What are the new rules applicable to manufacturers?
The new rules require manufacturers to:
identify at a sufficiently granular level the potential target market for each Financial Instrument and specify the type(s) of client with whose needs, characteristics and objectives the Financial Instrument is compatible;
implement for each Financial Instrument a product approval procedure which addresses conflicts of interest (including on remuneration), market integrity, adequate expertise of the staff involved and threats to the orderly functioning or stability of financial markets;
make available to any distributor all appropriate information on the Financial Instrument and the product approval process, including the identified target market of the Financial Instrument.
The compliance function must monitor the development and periodic review of product governance arrangements in order to detect any risk of failure by the firm to comply with its obligations.
What are the new rules applicable to distributors?
The new rules require distributors to:
determine the target market for the respective Financial Instrument, even if the target market was not defined by the manufacturer;
have in place adequate product governance arrangements to ensure that the products and services they intend to offer or recommend are compatible with the needs, characteristics and objectives of an identified target market and that the intended distribution strategy is consistent with the identified target market;
have in place effective arrangements to ensure that they obtain sufficient information about these Financial Instruments from the manufacturers;
maintain procedures and measures to ensure compliance with all applicable requirements under MiFID II, including those relating to disclosure, assessment of suitability or appropriateness, inducements and proper management of conflicts of interest.
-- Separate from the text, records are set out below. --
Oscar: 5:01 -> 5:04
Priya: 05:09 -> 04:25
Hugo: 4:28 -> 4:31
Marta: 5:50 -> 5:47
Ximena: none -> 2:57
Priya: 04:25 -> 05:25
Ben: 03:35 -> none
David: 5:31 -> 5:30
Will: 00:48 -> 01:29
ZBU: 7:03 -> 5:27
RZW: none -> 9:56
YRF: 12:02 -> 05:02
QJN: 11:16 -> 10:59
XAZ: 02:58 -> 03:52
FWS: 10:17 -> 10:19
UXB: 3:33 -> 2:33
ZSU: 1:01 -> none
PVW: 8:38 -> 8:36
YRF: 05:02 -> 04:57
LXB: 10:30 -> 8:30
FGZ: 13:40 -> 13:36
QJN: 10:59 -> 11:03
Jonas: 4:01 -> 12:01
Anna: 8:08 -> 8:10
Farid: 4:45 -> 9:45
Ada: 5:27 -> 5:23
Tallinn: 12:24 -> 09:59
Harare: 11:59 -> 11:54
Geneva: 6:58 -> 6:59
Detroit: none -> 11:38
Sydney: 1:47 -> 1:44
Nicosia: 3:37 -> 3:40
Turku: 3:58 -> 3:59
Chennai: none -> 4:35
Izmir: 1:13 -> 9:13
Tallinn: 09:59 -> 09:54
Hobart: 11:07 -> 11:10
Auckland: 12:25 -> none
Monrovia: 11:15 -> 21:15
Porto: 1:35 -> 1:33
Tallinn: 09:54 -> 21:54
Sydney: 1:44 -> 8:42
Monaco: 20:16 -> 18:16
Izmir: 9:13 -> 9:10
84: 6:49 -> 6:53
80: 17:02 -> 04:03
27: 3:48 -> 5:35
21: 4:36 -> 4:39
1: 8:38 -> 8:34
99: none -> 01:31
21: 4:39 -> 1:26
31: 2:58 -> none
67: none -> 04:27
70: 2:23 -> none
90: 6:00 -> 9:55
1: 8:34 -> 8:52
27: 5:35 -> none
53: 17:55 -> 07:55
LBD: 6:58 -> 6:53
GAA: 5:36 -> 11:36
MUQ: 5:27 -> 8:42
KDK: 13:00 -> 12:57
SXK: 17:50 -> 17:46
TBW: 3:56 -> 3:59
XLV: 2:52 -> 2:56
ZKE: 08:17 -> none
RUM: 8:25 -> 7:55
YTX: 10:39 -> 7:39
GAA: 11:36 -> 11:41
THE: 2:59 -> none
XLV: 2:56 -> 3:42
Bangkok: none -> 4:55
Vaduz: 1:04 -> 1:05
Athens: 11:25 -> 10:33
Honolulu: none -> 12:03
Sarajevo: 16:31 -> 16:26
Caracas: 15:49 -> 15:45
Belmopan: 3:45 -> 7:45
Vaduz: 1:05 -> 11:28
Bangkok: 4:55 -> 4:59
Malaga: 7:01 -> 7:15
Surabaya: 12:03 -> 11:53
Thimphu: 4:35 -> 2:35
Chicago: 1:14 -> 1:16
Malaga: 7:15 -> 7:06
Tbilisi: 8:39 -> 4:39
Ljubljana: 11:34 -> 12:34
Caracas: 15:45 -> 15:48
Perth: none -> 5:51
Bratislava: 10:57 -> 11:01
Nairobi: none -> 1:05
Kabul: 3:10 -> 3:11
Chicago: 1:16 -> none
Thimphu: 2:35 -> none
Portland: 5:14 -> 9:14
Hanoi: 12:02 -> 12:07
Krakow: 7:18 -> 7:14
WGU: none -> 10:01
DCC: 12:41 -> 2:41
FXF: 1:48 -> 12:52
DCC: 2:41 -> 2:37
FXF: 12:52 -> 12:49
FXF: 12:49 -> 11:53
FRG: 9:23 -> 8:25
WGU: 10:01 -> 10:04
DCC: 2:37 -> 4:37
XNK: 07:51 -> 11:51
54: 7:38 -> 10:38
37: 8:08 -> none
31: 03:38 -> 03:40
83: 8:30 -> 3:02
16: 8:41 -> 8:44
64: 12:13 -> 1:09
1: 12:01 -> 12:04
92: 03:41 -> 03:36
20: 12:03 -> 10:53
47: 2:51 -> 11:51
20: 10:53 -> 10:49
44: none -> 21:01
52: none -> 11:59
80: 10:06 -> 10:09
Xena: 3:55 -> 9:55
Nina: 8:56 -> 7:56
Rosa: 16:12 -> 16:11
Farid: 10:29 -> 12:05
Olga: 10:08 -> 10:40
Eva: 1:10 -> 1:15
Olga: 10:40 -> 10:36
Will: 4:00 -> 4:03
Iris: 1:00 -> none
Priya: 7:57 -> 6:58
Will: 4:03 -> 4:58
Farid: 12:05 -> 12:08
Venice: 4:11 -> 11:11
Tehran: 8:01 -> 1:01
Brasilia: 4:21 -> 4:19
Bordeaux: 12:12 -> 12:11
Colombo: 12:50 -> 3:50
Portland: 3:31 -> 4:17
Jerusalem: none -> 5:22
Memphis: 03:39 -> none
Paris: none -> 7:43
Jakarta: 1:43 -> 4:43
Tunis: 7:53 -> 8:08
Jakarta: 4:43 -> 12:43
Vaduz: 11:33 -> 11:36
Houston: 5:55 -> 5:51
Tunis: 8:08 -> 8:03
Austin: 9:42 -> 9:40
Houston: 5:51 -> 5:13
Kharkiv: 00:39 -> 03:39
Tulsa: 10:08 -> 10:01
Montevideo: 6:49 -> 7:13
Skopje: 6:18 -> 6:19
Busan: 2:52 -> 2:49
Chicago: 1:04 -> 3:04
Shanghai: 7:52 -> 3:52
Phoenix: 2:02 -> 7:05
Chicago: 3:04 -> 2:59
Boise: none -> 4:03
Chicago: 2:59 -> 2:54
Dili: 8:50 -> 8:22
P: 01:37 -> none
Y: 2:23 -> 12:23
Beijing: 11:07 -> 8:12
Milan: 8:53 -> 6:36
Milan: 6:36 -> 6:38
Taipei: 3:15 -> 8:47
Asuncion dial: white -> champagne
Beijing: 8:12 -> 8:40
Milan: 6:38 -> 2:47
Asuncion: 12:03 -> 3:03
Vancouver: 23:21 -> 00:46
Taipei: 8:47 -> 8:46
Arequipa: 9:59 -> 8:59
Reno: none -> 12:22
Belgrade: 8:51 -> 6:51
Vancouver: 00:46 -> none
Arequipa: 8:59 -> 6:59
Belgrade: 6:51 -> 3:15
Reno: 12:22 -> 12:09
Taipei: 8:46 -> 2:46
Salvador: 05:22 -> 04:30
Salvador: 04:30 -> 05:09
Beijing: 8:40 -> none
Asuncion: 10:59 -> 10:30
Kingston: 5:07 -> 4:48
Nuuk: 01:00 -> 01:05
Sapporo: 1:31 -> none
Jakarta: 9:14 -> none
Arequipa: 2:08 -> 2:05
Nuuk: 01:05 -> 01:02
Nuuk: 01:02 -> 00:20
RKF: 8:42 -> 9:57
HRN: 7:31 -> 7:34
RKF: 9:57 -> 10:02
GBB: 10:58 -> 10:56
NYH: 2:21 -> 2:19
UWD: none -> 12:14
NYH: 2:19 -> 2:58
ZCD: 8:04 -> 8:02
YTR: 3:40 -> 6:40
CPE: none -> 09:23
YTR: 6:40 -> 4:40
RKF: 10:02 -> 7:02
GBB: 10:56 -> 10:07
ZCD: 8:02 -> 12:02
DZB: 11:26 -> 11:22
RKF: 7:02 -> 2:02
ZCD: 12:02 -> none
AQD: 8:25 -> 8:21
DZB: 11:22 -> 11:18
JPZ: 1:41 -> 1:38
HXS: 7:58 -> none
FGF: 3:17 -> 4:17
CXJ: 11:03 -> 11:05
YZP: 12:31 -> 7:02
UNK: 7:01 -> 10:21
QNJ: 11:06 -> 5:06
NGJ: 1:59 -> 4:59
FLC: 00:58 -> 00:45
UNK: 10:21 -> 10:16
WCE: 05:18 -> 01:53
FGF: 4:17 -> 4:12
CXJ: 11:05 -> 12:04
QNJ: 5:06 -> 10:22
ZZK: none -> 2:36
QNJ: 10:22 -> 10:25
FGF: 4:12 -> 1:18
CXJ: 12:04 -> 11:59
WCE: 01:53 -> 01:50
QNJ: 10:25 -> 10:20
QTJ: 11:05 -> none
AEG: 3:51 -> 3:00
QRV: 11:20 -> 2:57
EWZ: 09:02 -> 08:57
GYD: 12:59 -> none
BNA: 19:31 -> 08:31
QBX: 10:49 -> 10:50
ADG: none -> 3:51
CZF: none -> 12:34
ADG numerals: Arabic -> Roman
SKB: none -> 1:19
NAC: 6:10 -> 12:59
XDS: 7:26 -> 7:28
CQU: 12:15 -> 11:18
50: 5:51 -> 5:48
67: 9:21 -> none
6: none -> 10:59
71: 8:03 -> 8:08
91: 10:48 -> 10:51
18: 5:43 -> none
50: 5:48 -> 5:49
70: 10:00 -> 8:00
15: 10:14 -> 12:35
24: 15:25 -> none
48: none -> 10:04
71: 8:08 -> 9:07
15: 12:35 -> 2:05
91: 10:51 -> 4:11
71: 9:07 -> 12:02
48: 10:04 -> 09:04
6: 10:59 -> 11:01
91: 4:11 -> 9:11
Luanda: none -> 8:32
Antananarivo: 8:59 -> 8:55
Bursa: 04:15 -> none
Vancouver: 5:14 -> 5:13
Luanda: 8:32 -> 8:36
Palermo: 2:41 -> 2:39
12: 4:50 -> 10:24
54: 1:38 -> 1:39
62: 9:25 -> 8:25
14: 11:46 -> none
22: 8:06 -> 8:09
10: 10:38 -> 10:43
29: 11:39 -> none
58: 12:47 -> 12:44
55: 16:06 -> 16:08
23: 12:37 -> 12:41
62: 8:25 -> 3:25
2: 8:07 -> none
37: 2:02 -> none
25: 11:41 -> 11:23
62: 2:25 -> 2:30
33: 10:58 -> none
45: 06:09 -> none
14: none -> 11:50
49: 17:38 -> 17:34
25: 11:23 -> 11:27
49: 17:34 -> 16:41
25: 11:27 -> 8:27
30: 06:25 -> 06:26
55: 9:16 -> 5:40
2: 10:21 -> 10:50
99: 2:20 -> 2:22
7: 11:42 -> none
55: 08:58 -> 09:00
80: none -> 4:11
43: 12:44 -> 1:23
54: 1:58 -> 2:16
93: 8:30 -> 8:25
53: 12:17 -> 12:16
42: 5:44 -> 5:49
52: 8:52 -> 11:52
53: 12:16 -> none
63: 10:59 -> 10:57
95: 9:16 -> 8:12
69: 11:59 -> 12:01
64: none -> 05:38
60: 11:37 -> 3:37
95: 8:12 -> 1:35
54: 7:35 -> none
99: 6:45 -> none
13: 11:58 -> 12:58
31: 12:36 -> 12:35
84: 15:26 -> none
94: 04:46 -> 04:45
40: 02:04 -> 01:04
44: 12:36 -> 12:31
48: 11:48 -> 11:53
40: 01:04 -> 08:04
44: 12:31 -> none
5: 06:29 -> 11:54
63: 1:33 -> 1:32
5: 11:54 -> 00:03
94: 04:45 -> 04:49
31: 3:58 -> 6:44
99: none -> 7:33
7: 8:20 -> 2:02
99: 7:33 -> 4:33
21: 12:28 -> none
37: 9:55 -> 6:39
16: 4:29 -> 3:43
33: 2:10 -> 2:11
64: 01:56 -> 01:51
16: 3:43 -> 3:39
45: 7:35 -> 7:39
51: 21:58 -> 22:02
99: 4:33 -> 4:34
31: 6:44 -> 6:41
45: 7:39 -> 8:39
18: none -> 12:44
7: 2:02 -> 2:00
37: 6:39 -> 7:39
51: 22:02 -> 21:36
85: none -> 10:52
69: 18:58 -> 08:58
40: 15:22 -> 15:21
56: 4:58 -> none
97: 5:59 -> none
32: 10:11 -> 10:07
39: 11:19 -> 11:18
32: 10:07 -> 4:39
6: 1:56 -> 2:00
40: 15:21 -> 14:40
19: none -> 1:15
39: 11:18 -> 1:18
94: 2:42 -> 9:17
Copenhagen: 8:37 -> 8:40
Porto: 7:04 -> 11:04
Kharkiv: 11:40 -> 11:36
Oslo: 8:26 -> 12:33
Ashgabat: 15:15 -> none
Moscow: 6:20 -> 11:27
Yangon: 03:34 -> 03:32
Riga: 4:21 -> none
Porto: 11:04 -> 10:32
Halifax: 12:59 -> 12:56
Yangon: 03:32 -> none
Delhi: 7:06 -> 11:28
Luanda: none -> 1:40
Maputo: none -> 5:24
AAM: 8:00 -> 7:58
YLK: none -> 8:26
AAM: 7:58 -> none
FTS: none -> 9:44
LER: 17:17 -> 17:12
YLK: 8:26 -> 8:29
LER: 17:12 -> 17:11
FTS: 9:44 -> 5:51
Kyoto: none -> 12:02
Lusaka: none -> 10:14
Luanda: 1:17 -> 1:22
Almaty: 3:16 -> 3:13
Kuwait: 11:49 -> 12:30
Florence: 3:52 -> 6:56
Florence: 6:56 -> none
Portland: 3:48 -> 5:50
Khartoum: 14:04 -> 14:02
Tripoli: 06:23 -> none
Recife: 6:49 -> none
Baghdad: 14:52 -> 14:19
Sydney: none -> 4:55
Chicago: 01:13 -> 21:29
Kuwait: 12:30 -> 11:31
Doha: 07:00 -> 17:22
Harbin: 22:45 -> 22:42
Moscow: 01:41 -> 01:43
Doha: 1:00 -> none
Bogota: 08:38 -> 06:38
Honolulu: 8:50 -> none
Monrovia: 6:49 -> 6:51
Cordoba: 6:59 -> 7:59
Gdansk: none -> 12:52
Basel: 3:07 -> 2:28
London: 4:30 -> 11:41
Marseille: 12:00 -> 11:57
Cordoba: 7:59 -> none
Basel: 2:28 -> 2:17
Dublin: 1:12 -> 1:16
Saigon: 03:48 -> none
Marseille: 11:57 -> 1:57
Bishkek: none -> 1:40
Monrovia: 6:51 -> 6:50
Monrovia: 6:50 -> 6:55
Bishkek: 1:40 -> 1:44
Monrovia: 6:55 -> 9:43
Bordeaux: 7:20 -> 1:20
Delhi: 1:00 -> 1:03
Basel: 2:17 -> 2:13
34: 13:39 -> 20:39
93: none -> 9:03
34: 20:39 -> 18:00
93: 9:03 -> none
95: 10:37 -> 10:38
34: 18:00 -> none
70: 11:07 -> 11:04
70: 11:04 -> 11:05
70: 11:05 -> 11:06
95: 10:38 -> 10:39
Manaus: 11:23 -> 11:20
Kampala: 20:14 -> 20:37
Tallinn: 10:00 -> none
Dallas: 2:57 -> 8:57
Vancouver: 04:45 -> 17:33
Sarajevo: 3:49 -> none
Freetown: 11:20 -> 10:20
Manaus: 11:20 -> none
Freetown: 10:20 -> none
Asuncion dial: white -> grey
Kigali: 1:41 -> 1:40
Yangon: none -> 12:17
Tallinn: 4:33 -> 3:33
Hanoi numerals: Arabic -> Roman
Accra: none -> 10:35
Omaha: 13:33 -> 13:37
As an excurse to the Fund industry, Funds, respectively management companies of retail and regulated alternative investment funds (“UCITS management companies and AIFMs”) (carrying out their core business and who do not have an MiFID extension) may also be indirectly impacted by these rules as distributors, who may require information that is not publicly or otherwise made available to them, may choose not to distribute the shares/units of Funds if these do not provide to the distributor such information. It should therefore be expected that distributors will seek to amend existing agreements or enter into new agreements with UCITS management companies and AIFMs which will enable them to obtain any information that they require in order to comply with the new rules. Moreover, in accordance with the FAQ “MIFID II: IMPACT ON INVESTMENT FUNDS”, ALFI recommends that UCITS management companies and AIFMs, even if not directly being impacted by the MiFID II Rules as long as they are carrying out their core business, shall at least review the regulatory status of their distributors and identify any Investment Firm accordingly. In order to comply with their duty to ensure oversight of their delegates, those players should obtain assurance/confirmation that the distributors, which in turn are covered by the MiFID II Rules, comply with their own requirements, for example inducement requirements and corporate governance.